Peter had to solve a logarithmic equation: $$ (\log{x} )^2+9 \log{x}=0 $$ After handing it in, the teacher told him that he had made a serious mistake in his solution and asked him to find it. Let's look at his solution and try to identify the error:
(1) At first, Peter set the condition for $x$: $$ x>0 $$
(2) By introducing the substitution $\log{x}=t$, he obtained a quadratic equation: $$ t^2+9t=0 $$
(3) He divided the whole equation by $t$ and rearranged it to the form: $$ t+9=0 $$
(4) The solution is then: $$ t=-9 $$
(5) By substituting back to the substitution, he obtained the equation: $$ \log{x}=-9 $$ and using the definition of the logarithm, he obtained the solution: $$ x=10^{-9} $$
(6) Finally, Peter verified his solution by performing a check: $$ L=(\log{10^{-9} })^2+9 \log{10^{-9}}=(-9 \log{10})^2+9 \cdot (-9) \log{10}=81-81=0,~ $$ $$ R=0, ~ R=L $$ In which step did the error occur?

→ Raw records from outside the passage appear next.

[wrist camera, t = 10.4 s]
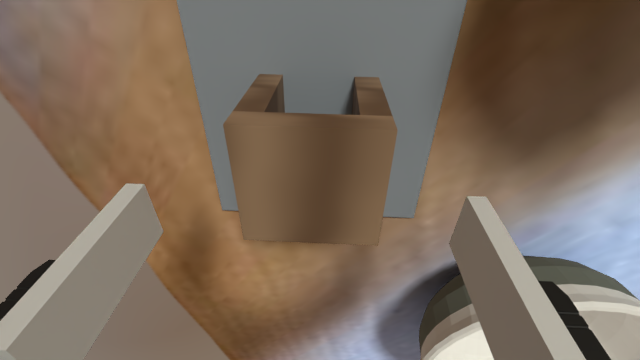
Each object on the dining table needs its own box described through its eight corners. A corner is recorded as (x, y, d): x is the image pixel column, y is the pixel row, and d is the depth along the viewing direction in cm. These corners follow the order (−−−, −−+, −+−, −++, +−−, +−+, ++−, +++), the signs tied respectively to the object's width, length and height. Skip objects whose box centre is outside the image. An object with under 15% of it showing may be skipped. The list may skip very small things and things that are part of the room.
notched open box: (268, 167, 24) (243, 239, 17) (259, 73, 20) (223, 124, 13) (367, 171, 23) (378, 245, 17) (378, 77, 19) (397, 130, 13)
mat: (176, -13, 17) (174, -13, 17) (466, -8, 17) (468, -7, 17) (223, 206, 27) (222, 209, 26) (412, 214, 26) (413, 217, 26)
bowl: (426, 348, 38) (445, 430, 31) (376, 251, 29) (387, 339, 22) (602, 317, 33) (670, 409, 26) (610, 187, 24) (719, 276, 17)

The error is in step (1). The correct solvability condition should be $x\geq0$.
The error is in step (3). By dividing by $t$, Peter lost one solution.
The error is in step (4). The root $–9$ is negative and therefore does not satisfy the solvability condition. This implies that the equation has no solution.

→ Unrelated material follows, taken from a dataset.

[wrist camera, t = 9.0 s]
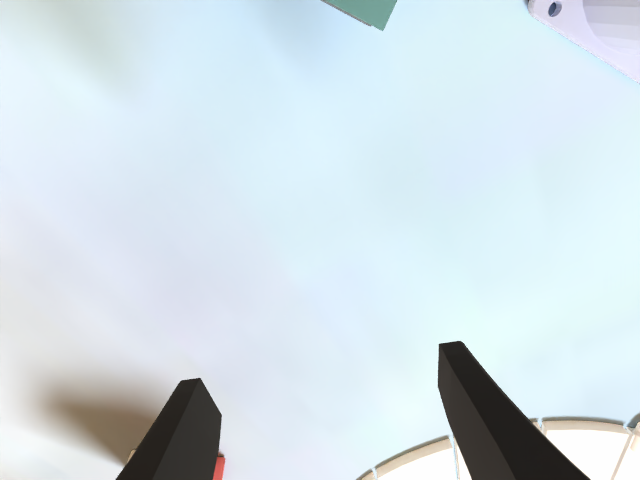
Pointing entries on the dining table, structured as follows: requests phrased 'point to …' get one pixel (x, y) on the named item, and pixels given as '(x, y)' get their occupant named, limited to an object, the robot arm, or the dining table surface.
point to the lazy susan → (568, 436)
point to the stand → (366, 10)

The error is in step (5). Equation $\log{x}=-9$ cannot be converted to $x=10^{-9}$.
The error is in step (6). The left side of the equation is incorrectly modified. It should be $L=81+81=162$.

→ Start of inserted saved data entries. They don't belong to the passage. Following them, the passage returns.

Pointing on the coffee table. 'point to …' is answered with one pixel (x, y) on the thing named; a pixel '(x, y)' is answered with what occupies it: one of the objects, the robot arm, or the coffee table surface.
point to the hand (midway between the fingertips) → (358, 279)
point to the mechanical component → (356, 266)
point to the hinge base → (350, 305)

The correct solution to the equation $$ (\log {x} )^2+9 \log{x}=0 $$ starts with determining the domain of the logarithm ($x>0$) and introducing the substitution $\log{x}=t$. After using the substitution, we obtain the (incomplete) quadratic equation $t^2+9t=0$, which can be solved by factoring $t$ out in the left side of the equation: $$ t(t+9)=0 $$ Now, let us realize that the product is equal to zero if and only if at least one of the factors is zero. That is, $t=0$ or $t+9=0$. So, the substitution roots are $t=0$ and $t=-9$.
Now, we return to the substitution $\log{x} =t$:
a) $t=0 \Rightarrow \log{x} =0 \Rightarrow x=1$
b) $t=-9 \Rightarrow \log{x} =-9 \Rightarrow x=10^{-9}$
The equation has two solutions $x=1$ and $x=10^{-9}$.